#### Activity:
Extract every line in the records that contains the string "availability". Case counts, so a line matches only when the letters appear with the same capitalization.

= = = = = = =

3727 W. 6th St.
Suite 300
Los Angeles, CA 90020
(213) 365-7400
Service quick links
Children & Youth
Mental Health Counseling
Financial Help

= = = = = = =

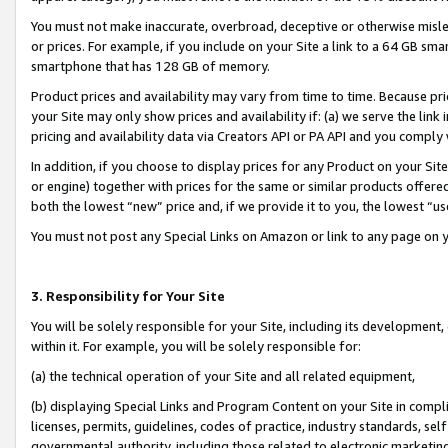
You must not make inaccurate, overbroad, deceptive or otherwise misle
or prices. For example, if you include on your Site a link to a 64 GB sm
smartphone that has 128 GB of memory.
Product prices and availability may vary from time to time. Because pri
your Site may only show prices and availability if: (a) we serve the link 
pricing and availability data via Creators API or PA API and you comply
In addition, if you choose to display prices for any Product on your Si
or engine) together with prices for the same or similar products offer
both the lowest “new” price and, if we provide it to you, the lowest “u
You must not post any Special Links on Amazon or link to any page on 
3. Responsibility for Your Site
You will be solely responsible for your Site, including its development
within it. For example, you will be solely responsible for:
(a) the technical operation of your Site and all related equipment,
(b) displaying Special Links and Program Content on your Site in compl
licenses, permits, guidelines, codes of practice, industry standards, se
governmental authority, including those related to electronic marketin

= = = = = = =

#### Answer box:
Product prices and availability may vary from time to time. Because pri
your Site may only show prices and availability if: (a) we serve the link 
pricing and availability data via Creators API or PA API and you comply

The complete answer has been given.